**Problem details:** Reproduce word for word the part of the essay on writing below that runs from "I am fortunate" up to and including "have written before.".

**Document text:**
▶

I can write short sentences.  I can write with basic vocabulary.  I was once in third grade.  I worked on building paragraphs.  I learned how to write a thesis sentence.  I read a heap of books.  I read almost constantly.  I read novels, not random internet musings.  I read longform articles, not tweets.  I have been surrounded by words since a very young age.  Writing is entertainment.  Writing is therapy.  Writing is my life’s work.  I take it very seriously and also not seriously at all.  I want to find joy everywhere.  So, I seek joy in writing.

I am fortunate to have critics.  I am very fortunate to have many critics.  I am even more fortunate to have cheerleaders.  I value the critics more.  Or, I value them more in the long run.  In the moment, they hurt my feelings.  The cheerleaders make me smile.  But, the cheerleaders do not help my writing.  In order to change, we must feel that we want or need to change.  The critics make me want to change.  Improvement is a species of change.  Evolution is a species of change.  Violent revolution is also a species of change.  Violent revolution is not usually applicable to writing.  But it is applicable to politics.  That is a different essay though.  One that I have written before.

◀

**Dataset:**
▶

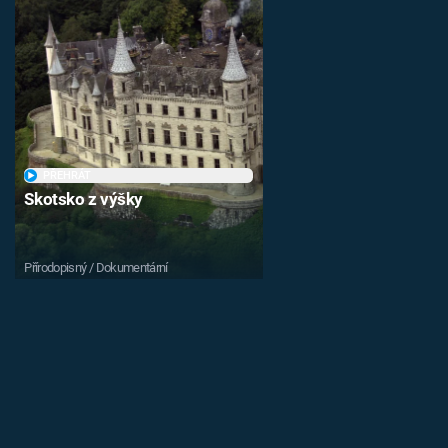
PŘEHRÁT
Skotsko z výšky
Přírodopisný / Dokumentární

◀
▶

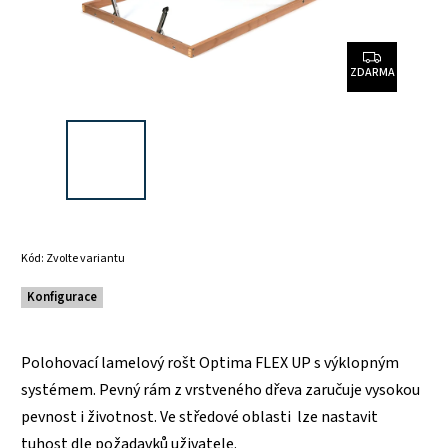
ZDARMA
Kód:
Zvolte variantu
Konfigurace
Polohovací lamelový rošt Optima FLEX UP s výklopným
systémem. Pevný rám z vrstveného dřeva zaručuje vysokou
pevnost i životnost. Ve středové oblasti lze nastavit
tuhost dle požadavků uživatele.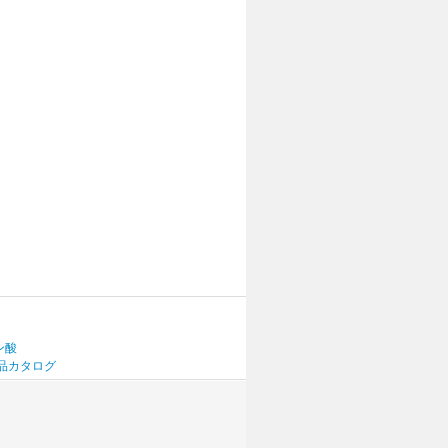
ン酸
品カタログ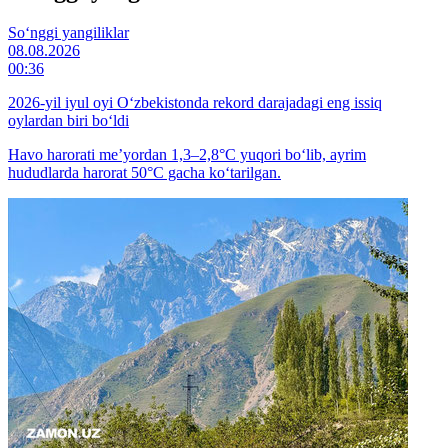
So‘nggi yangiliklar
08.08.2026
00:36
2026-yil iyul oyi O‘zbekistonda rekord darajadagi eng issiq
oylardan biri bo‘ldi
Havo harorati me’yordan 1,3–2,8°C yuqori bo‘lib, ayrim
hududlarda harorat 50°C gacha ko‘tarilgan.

◀
▶

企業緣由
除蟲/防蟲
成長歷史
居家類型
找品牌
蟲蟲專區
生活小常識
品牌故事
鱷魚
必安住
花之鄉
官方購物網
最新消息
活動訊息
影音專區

◀

**Result of this exercise:**
I am fortunate to have critics.  I am very fortunate to have many critics.  I am even more fortunate to have cheerleaders.  I value the critics more.  Or, I value them more in the long run.  In the moment, they hurt my feelings.  The cheerleaders make me smile.  But, the cheerleaders do not help my writing.  In order to change, we must feel that we want or need to change.  The critics make me want to change.  Improvement is a species of change.  Evolution is a species of change.  Violent revolution is also a species of change.  Violent revolution is not usually applicable to writing.  But it is applicable to politics.  That is a different essay though.  One that I have written before.